Alors que l’Église dans le monde commémore la passion et la mort de Jésus, le Colisée se métamorphose chaque Vendredi saint en scène géante de la Via Crucis, et les pentes du Mont Esquilin, pour une heure, matérialisent celles du Golgotha. À la nuit tombée, les ruines du fameux amphithéâtre de forme ovale se parent d’un jeu d’ombres et de lumières, et des milliers de fidèles viennent y unir leurs prières à celles du pape, dans une atmosphère d’intense recueillement, autour de la croix que porta le Christ.
Le Colisée, au cœur du centre historique de Rome, a longtemps été considéré comme le lieu des premiers martyrs chrétiens dans la Rome antique. Même si les recherches archéologiques ont depuis montré que l’amphithéâtre avait davantage été le lieu des fameux combats de gladiateurs de l’Empire romain que celui des exécutions, sa réputation est restée connotée du sang des chrétiens. C’est en raison de cette symbolique que le pape Benoît XIV choisit le monument pour incarner le plus grand chemin de croix du XVIIIe siècle, à l’époque où cette tradition commençait à se répandre un peu partout en Europe. En 1750, le pontife italien fit ainsi ériger 14 Stations et une grande croix au centre de l’amphithéâtre flavien.
Le 19 septembre 1756, le même pape consacra le Colisée à la mémoire de la Passion du Christ et des martyrs. La tradition perdura pour plus d’un siècle, avant de tomber en désuétude avec l’unification de l’Italie (1861) et la fin du pouvoir temporel de l’Église, le pontife ayant perdu sa souveraineté sur le territoire romain. Puis, durant la Semaine sainte de l’année 1959, Jean XXIII présida à nouveau la Via crucis au Colisée.
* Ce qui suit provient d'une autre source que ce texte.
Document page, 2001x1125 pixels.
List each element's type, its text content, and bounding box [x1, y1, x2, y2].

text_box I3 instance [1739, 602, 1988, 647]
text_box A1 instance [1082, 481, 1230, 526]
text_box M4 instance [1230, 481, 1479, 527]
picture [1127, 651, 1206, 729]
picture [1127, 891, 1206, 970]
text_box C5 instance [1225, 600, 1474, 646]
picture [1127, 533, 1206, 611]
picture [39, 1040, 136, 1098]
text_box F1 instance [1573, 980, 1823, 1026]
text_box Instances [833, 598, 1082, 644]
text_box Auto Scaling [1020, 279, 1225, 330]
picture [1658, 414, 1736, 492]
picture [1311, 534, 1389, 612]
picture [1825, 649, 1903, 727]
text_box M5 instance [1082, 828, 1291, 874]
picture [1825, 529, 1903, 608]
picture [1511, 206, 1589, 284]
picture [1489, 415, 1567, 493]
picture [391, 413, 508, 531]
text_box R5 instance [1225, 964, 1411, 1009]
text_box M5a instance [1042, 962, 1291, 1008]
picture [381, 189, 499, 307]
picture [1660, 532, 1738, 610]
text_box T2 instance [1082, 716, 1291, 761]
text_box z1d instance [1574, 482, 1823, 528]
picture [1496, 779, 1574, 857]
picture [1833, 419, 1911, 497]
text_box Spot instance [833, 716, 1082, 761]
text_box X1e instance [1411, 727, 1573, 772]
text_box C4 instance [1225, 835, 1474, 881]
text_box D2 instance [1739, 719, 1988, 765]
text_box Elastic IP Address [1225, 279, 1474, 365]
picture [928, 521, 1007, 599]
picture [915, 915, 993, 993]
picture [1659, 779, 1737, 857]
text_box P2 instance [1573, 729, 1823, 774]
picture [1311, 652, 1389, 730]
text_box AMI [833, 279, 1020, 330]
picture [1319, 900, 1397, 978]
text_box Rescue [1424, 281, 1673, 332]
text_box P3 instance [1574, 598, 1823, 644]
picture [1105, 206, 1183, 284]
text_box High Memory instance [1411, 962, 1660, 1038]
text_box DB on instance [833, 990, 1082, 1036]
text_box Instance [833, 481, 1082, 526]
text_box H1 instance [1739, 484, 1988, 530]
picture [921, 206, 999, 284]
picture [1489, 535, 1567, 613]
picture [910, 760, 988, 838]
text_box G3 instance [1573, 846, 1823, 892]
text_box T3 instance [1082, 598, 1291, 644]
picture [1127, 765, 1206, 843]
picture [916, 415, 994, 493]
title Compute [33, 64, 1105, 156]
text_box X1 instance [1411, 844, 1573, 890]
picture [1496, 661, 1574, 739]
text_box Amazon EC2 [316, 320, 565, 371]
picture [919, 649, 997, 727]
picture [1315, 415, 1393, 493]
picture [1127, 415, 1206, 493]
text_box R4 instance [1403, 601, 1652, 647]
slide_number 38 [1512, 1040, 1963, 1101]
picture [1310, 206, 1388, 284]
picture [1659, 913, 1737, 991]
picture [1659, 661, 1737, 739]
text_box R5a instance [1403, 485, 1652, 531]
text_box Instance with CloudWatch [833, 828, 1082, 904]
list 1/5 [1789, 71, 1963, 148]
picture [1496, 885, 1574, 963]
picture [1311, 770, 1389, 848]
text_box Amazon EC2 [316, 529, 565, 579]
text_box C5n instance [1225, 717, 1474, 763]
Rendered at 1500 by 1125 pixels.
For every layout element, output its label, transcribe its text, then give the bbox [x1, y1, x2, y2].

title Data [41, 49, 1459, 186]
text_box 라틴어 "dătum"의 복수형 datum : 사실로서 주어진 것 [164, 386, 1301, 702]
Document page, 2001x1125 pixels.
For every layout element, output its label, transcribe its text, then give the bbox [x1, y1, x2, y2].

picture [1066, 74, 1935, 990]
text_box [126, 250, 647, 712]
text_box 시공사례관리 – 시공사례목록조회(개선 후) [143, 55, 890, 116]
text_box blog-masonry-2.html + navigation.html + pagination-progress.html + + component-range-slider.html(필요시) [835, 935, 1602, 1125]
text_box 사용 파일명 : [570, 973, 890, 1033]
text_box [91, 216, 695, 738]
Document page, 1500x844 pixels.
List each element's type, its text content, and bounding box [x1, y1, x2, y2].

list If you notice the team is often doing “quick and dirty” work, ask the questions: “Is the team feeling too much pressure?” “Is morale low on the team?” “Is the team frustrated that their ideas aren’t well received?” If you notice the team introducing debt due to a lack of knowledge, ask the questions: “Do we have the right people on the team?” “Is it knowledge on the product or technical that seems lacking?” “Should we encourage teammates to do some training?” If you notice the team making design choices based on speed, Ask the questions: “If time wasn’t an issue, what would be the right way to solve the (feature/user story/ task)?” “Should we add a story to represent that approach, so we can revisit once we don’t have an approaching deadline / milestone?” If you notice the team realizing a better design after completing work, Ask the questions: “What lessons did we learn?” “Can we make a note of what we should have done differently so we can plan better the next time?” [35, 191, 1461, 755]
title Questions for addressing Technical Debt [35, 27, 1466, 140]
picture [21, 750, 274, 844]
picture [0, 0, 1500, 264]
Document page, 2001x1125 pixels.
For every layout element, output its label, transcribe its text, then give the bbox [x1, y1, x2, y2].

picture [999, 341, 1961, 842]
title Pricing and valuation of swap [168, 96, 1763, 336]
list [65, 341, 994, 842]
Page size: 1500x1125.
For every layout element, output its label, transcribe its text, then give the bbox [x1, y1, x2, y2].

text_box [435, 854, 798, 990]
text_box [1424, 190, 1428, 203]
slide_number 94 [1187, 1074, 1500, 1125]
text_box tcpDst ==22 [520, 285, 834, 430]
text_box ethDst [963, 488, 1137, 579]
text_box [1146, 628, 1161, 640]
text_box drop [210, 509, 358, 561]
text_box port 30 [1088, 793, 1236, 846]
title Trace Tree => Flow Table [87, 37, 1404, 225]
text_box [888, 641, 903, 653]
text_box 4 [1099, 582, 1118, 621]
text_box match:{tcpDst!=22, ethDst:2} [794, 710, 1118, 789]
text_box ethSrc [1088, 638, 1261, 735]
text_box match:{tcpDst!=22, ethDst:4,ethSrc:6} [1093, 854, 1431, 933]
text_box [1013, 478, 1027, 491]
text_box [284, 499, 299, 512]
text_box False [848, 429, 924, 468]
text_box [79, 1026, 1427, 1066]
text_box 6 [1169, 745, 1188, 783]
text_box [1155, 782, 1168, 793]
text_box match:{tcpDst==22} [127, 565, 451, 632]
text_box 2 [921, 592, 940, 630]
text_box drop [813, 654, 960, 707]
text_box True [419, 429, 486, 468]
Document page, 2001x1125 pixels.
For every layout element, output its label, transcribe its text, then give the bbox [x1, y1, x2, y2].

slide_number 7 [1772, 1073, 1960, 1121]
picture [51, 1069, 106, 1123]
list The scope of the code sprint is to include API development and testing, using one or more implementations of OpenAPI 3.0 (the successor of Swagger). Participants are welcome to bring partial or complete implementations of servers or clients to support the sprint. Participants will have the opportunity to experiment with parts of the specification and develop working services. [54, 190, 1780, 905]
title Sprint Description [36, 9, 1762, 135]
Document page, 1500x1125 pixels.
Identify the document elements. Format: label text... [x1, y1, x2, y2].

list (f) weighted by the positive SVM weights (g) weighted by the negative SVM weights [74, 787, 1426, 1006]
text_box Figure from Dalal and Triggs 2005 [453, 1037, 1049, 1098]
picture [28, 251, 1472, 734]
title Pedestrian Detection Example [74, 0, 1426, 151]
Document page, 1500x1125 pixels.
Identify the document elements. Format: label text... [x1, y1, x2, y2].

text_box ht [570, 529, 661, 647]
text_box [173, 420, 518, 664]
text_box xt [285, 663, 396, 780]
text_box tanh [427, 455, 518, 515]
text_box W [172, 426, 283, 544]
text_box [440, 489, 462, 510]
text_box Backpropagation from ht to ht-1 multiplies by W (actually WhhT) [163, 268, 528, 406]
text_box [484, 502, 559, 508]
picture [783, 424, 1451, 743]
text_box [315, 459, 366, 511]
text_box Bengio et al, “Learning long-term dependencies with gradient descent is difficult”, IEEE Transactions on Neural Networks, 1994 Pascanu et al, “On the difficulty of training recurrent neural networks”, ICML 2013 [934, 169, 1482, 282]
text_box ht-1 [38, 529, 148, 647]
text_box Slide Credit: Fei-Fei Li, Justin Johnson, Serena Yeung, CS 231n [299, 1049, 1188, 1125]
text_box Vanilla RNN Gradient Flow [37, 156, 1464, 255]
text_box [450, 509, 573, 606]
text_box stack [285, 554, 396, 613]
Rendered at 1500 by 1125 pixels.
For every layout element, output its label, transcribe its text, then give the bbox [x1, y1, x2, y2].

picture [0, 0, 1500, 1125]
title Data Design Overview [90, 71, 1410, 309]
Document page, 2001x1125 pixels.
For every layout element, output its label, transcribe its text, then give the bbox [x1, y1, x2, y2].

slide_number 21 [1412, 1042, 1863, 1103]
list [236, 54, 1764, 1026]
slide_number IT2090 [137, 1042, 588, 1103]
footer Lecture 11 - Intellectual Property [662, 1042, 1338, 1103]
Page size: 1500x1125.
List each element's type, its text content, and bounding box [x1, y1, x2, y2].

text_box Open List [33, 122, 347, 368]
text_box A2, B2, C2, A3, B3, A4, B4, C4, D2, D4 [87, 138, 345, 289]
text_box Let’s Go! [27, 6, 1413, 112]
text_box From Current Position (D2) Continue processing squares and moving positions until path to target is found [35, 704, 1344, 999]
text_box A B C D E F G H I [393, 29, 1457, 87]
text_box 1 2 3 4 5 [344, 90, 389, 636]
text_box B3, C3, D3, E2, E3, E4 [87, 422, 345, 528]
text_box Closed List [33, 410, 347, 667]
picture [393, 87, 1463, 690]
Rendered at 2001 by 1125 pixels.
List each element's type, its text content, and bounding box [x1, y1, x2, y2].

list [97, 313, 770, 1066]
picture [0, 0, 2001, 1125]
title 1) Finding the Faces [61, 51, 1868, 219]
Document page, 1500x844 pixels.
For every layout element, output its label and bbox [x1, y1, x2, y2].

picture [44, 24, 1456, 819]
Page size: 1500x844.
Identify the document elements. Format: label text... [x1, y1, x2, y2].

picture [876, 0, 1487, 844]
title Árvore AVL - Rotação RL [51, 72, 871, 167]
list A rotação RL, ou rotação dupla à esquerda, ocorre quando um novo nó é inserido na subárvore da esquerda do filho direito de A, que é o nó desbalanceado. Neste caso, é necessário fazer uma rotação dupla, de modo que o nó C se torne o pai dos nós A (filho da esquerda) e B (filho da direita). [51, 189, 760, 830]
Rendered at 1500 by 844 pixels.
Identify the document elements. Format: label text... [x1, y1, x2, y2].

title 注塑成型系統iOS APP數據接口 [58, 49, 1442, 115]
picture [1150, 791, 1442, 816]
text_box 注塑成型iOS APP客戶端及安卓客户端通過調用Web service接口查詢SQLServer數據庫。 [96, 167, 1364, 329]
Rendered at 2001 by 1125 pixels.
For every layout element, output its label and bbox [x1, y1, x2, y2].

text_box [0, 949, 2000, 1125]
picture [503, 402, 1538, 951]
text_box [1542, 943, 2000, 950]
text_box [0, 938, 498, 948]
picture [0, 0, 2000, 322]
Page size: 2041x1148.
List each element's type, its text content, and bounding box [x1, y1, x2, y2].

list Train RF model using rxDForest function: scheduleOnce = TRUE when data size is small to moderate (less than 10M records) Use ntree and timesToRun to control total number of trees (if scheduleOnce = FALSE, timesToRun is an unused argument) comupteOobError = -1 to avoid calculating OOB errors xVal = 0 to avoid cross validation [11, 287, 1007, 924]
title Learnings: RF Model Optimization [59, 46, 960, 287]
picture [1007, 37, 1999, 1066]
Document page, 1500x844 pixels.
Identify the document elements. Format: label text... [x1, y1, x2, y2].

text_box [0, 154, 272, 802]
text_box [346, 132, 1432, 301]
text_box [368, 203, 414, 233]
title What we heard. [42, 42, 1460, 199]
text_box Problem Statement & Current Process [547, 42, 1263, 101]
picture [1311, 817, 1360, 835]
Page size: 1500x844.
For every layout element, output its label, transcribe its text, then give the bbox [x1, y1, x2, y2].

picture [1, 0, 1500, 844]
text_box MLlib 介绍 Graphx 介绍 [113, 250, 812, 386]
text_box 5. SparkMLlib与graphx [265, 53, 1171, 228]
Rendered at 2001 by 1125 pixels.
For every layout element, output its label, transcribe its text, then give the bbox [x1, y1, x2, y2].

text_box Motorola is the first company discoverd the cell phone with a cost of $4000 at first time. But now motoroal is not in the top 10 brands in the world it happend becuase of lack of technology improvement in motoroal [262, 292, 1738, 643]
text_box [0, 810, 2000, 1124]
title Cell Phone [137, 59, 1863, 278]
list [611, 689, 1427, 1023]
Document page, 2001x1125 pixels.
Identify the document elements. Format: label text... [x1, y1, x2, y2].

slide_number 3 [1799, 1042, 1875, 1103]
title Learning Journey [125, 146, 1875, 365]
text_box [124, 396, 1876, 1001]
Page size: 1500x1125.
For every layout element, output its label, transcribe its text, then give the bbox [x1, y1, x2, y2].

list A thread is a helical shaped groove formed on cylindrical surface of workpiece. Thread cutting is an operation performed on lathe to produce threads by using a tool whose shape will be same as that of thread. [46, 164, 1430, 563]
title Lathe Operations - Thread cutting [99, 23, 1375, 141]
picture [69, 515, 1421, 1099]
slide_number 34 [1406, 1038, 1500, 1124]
Il faudra cependant attendre son successeur, Paul VI, pour que cette tradition renaisse de façon durable, en 1964. C’est aussi sous son pontificat que la célébration fut pour la première fois retransmise en mondovision et en couleurs, en 1977.
Des Via crucis à l’actualité douloureuse
Dès lors, sauf à de rares exceptions, comme pendant la pandémie de covid, les pontifes ont repris le flambeau : chaque année, l’homme en blanc accède à un podium surplombant le Colisée, pour suivre le parcours de la croix portée par des groupes de fidèles, alors que le grand silence de la foule recueillie assourdit la rumeur lointaine du trafic de la Ville éternelle. Certains Chemins de croix du Colisée ont particulièrement marqué les esprits, comme le dernier de Jean Paul II en 2005. Le pontife polonais, qui, en fin de vie, suivait la célébration depuis le Palais apostolique, avait confié au cardinal Joseph Ratzinger – alors préfet de la congrégation pour la Doctrine de la foi – de faire les méditations. Le texte de celui qui deviendra Benoît XVI avait dénoncé à mots à peine couverts les abus commis par des prêtres, dont le scandale commençait à éclater. "Que de souillures dans l’Église, et particulièrement parmi ceux qui, dans le sacerdoce, devraient lui appartenir totalement !", s’était affligé le préfet dans ces paroles entrées dans l’histoire.
Face à la mort, le silence est plus éloquent que les paroles.
Au cours de son long pontificat, Jean Paul II a confié les méditations à des personnalités du monde de la culture, à des journalistes, à des femmes, dont la religieuse suisse Minke de Vries, de la communauté protestante de Grandchamp, ou encore au patriarche orthodoxe Bartholomée Ier. Sous le pontificat de François, une violente polémique avait déchiré le Chemin de croix de l’année 2022. Deux mois après l’invasion russe en Ukraine, le pontife argentin avait demandé à une femme russe et une femme ukrainienne de rédiger la 13e Station, mais cette initiative semblant mettre sur le même plan un pays agresseur et un pays agressé avait provoqué une levée de boucliers.
Finalement, les deux femmes avaient porté ensemble la croix, et le texte de la méditation avait été remplacé par un temps de silence pour la paix dans le monde. "Face à la mort, le silence est plus éloquent que les paroles", avait-on entendu simplement résonner dans les haut-parleurs de l’arène.